Now: Ethical Cell-Based Milks
What’s Fresh: What comes after plant milks? How about human-cell-based milk? That’s what Singapore’s TurtleTree Labs is engineering, aiming to provide millions with access to sustainable, higher-quality dairy. Using the blueprint of human milk, it will build a better beverage in the lab and commercialize lactoferrin — a lactation-produced protein that optimizes brain development and inflammatory responses. However, it may be a couple of years before cell-based whole milk meets regulatory requirements.
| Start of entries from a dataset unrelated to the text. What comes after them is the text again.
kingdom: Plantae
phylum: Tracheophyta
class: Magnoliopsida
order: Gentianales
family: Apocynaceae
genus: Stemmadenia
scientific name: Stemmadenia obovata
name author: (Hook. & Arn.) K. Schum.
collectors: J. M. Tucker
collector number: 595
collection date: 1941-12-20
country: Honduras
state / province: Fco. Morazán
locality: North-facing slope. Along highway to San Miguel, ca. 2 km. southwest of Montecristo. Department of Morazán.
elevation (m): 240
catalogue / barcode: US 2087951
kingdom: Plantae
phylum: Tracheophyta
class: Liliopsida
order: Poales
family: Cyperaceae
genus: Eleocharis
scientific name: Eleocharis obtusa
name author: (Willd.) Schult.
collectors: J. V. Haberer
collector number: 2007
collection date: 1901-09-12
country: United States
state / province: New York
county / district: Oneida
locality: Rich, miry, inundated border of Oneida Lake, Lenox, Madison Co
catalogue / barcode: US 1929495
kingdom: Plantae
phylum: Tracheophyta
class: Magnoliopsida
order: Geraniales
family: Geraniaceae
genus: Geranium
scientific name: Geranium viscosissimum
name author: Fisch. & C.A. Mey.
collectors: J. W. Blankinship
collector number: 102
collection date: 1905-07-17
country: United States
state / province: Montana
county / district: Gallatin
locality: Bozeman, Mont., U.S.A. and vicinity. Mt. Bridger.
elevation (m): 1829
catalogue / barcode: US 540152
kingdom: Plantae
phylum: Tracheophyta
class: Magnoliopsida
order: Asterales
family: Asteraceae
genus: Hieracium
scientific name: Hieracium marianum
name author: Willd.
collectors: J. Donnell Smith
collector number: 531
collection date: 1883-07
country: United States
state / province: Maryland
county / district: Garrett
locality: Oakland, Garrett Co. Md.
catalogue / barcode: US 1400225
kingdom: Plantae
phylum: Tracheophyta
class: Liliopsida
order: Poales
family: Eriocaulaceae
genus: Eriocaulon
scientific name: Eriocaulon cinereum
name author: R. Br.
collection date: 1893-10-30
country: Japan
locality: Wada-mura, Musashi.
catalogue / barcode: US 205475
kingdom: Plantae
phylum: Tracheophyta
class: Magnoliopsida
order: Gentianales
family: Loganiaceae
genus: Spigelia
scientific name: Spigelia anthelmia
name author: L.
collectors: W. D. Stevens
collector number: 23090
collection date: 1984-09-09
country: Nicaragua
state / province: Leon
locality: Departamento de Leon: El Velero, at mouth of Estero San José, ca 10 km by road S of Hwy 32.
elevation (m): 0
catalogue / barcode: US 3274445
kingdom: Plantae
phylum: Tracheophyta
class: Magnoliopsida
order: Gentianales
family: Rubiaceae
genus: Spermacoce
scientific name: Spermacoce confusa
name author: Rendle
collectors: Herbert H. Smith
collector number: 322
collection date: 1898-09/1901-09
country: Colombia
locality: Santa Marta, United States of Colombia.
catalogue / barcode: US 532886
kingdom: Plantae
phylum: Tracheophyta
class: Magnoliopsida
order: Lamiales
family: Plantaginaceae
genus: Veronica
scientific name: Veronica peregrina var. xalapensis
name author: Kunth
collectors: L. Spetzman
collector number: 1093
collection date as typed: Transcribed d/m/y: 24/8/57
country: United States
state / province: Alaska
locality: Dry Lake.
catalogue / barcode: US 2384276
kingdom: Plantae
How It Changes the Game: Infant formula, cow’s milk, and vegan milk may pale in comparison to the health benefits of this naturally derived nutrition.
3 Action Steps for Brands:
- Develop a POV on ethical cell-based foods and how your brand will play in that arena.
- Educate your consumer about the environmental benefits of moving post-dairy. Among large-scale dairy farming’s many negative impacts to the environment, consider cows’ methane production, which contributes to climate change.
- Explore sustainable programs that allow your cell-based food business to give nutrition back to the 45M malnourished children around the world.
Next: Bugging Out
What’s Emerging: In 30 years, there will be almost 9 billion humans on the planet — and there won’t be enough protein to fuel us. Insects, already on the menu for 2 billion people, provide a cheap, lean, and efficient source of nutrition that will boom in coming years. Canada’s Vivotein is turning bugs into animal feed. And Brooklyn Chef Joseph Yoon is offering salads, kimchi, and guacamole made with cicadas on his menu.
How It Creates the Future: To save the planet and end starvation, we’ll all be called upon to overcome our food taboos and embrace high-protein, low-fat bugs — and other radical sources of protein.
3 Things to Prepare for:
- Changing behavior will require scientific evidence of the safety and health benefits of bug-eating. Start gathering your facts.
- Go forward gradually: Introduce insect ingredients as a garnish first, then move to the center of the plate.
Embrace influencers: Seeing relatable faces willing to eat insects will go a long way toward normalization.